# Step 2 - Fetch Reviews from Pitchfork's website

Now that we have a list of URLs that each correspond to an individual review on pitchfork.com, we can create a function that will fetch specified information from the review's location on pitchfork's website.

In [3]:
# Make necessary imports

import numpy as np
import pandas as pd
import requests
from bs4 import BeautifulSoup
import time

**Read in our CSV**

In [62]:
# Read in the CSV of 
partial_urls = pd.read_csv('./datasets/partial_pitchfork_urls.csv')

**Define Function**

The function defined below takes a list of URLs fom www.pitchfork.com and 

In [148]:
# Create variable for the pitchfork website section where reviews are kept
pitchfork = 'https://pitchfork.com'

def scrape_pitchfork(list_of_urls):
    
    # Create a dataframe to store all the reviews
    df = pd.DataFrame(columns=['album', 'artist', 'score', 'genre', 'date', 'label', 'author', 'review'])
    
    for url in list_of_urls:

        # Request content from website
        # Use try/except in case 
        try:
            res = requests.get(pitchfork + url)
        except:
            pass
        
        # Instantiate and get content from soup item
        soup = BeautifulSoup(res.content, 'lxml')
        
        # Using try/except, capture the following information from the review site
        # Try/except will work to let this function continue to operate if errors come up,
        #\n i.e., if a review is missing information such as genre, label, or author
        try:
            review = {

                'album' : soup.find('h1', {'class': 'single-album-tombstone__review-title'}).text,
                'artist' : soup.find('ul', {'class': 'artist-links artist-list single-album-tombstone__artist-links'}).text,
                'score' : soup.find('span', {'class': 'score'}).text,
                'genre' : soup.find('a', {'class': 'genre-list__link'}).text,
                'date' : soup.find('span', {'class': 'single-album-tombstone__meta-year'}).text[3:],
                'label' : soup.find('li', {'class': 'labels-list__item'}).text,
                'author' : soup.find('a', {'class': 'authors-detail__display-name'}).text,
                'review' : soup.find('div', {'class': 'contents dropcap'}).text.replace('\n', ' ')
            }
        
        except:
            pass
        
        # Add the newly fetched review to our dataframe
        df = df.append(review, ignore_index = True)
        
    return df
    

In [156]:
# Call the function to scrape our list of URLs
reviews = scrape_pitchfork(partial_urls['url'])

**Check work**

How did the function perform?

In [157]:
# Check the shape -- how many reviews did we get?
reviews.shape

(21599, 8)

In [158]:
# Check the head of the dataframe
reviews.head()

Unnamed: 0,album,artist,score,genre,date,label,author,review
0,Set My Heart on Fire Immediately,Perfume Genius,9.0,Pop/R&B,2020,Matador,Madison Bloom,Each Perfume Genius album is a metamorphosis. ...
1,WILL THIS MAKE ME GOOD,Nick Hakim,6.0,Rock,2020,ATO,Jonah Bromwich,Nick Hakim’s compulsively listenable debut alb...
2,"Every Sun, Every Moon",I'm Glad It's You,7.4,Rock,2020,6131,Arielle Gordon,Grief casts a shadow over the past.
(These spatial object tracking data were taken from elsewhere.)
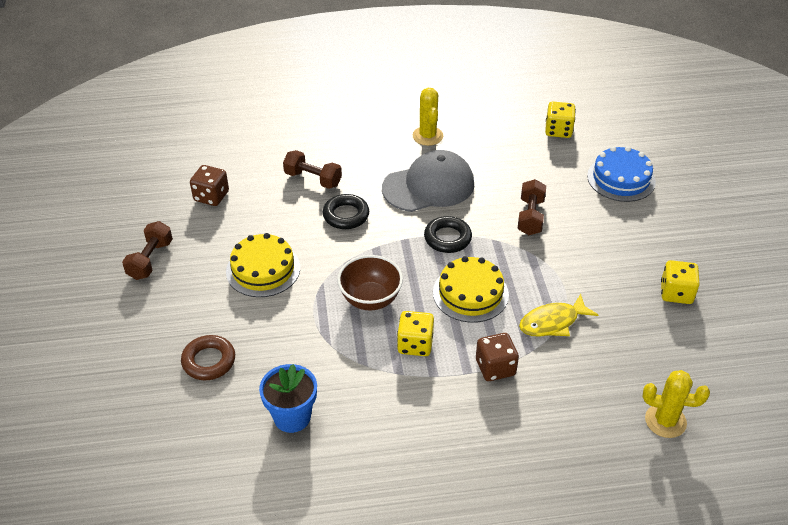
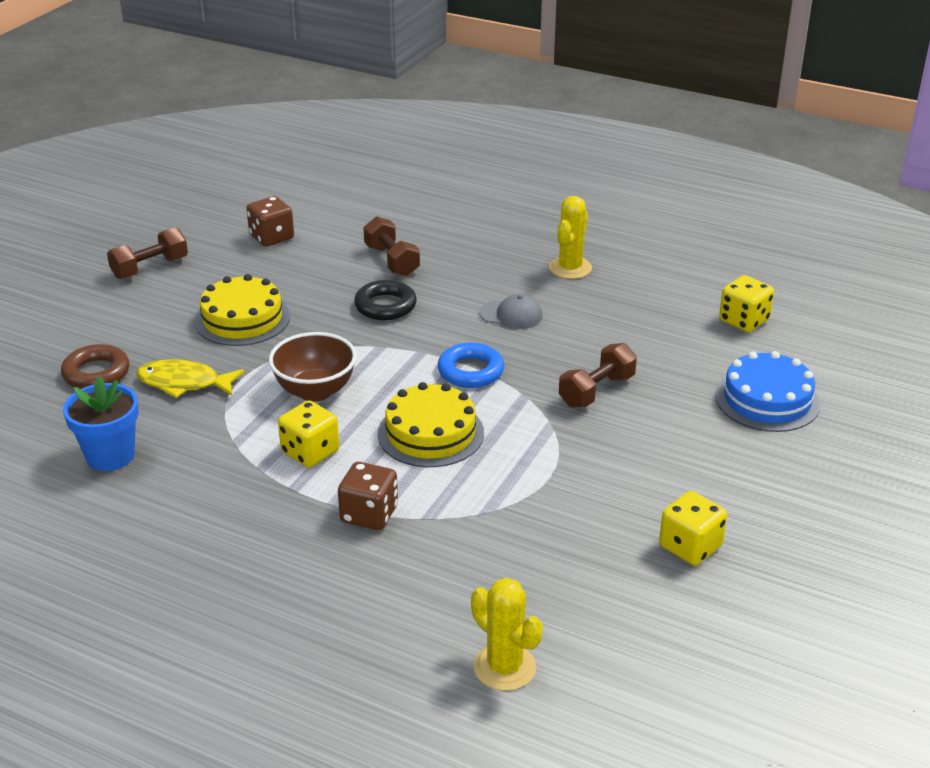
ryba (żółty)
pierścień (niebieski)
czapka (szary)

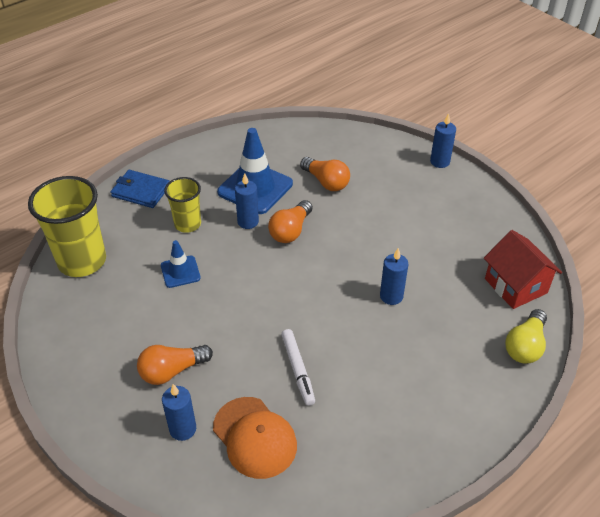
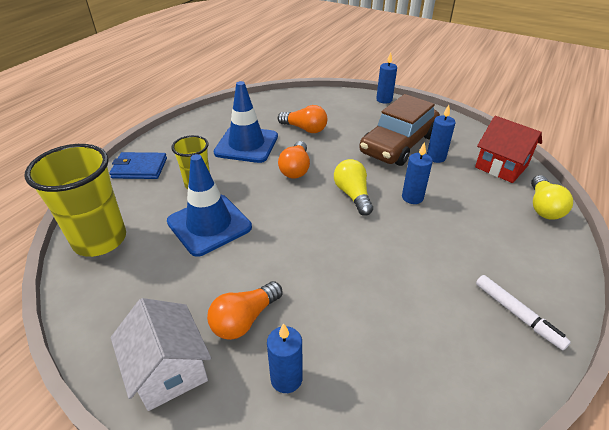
domek (biały)
pachołek (niebieski) (no. 1 from left)
żarówka (żółty) (no. 1 from left)
samochód (brązowy)
świeca (niebieski) (no. 4 from left)
flamaster (biały)
czapka (pomarańczowy)

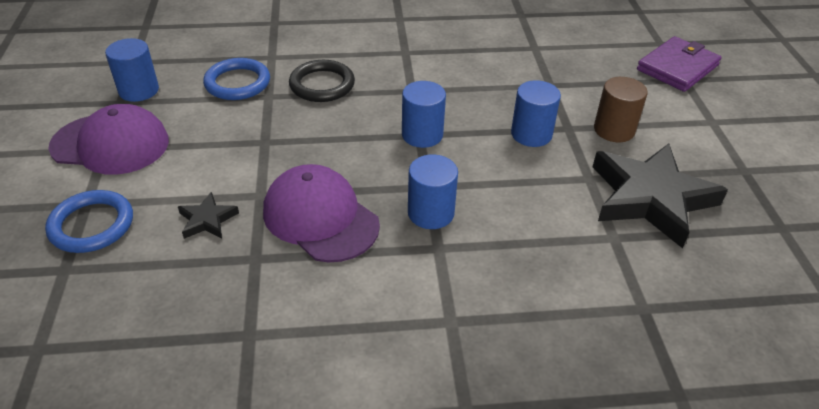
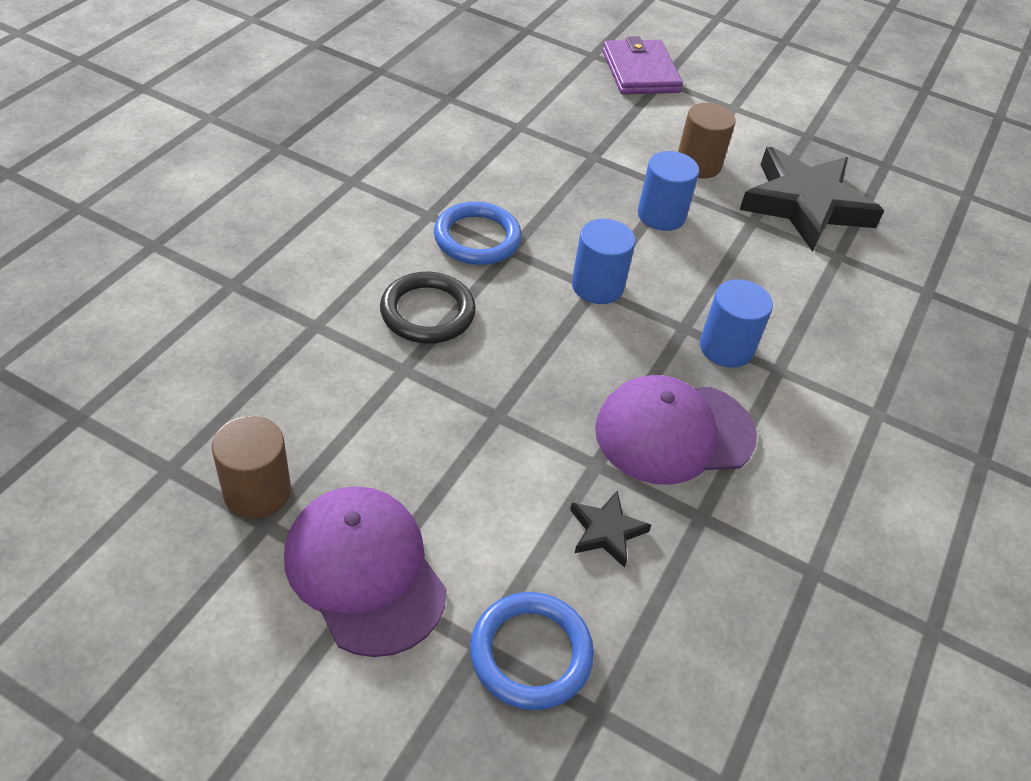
walec (brązowy) (no. 1 from left)
czapka (fioletowy) (no. 1 from left)
pierścień (niebieski) (no. 1 from left)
It lends n...
3,The Quickening,Jim WhiteMarisa Anderson,7.8,Rock,2020,Thrill Jockey,Jesse Jarnow,The Quickening opens with an ecstatic swirl of...
4,Dare,The Human League,9.1,Electronic,1981,Virgin,Brad Nelson,"In late 1980, the singer Philip Oakey was sche..."


In [159]:
# Check the tail of the dataframe
reviews.tail()

Unnamed: 0,album,artist,score,genre,date,label,author,review
21594,Ten New Songs,Leonard Cohen,8.0,Rock,¢ 2001,Columbia,Dominique Leone,I should get one thing out of the way before t...
21595,,Triangle,2.7,Rock,¢ 2001,File-13,Dan Kilian,"In the fringes of obscurity, a new battle will..."
21596,,Triangle,2.7,Rock,¢ 2001,File-13,Dan Kilian,"In the fringes of obscurity, a new battle will..."
21597,Kekeland,Brigitte Fontaine,8.0,Pop/R&B,2001,Virgin,Andi Rowlands,"With the recent rebirth of Paris and its arts,..."
21598,Please Smile My Noise Bleed,Múm,8.7,Electronic,2001,Morr,Christopher F. Schiel,"Here's the setup: Icelandic foursome, describe..."


**Duplicates**

There are duplicates that this function creates that can be seen simply in calling the head and tail of the dataframe, which were likely created when the try/except clause was generated from the web scraper encountering an error (this pattern was noted when I was testing the function before pulling all reviews). 

We'll drop duplicates before moving on to EDA and further data analysis.

In [161]:
# Drop duplicates
reviews = reviews.drop_duplicates()

In [162]:
# The cell above dropped 2,368 reviews
reviews.shape

(19231, 8)

In [164]:
# Look for any null values
reviews.isnull().sum()

album     0
artist    0
score     0
genre     0
date      0
label     0
author    0
review    0
dtype: int64

In [165]:
# Save final CSV to dataset folder
reviews.to_csv(r'./datasets/pitchfork_reviews.csv')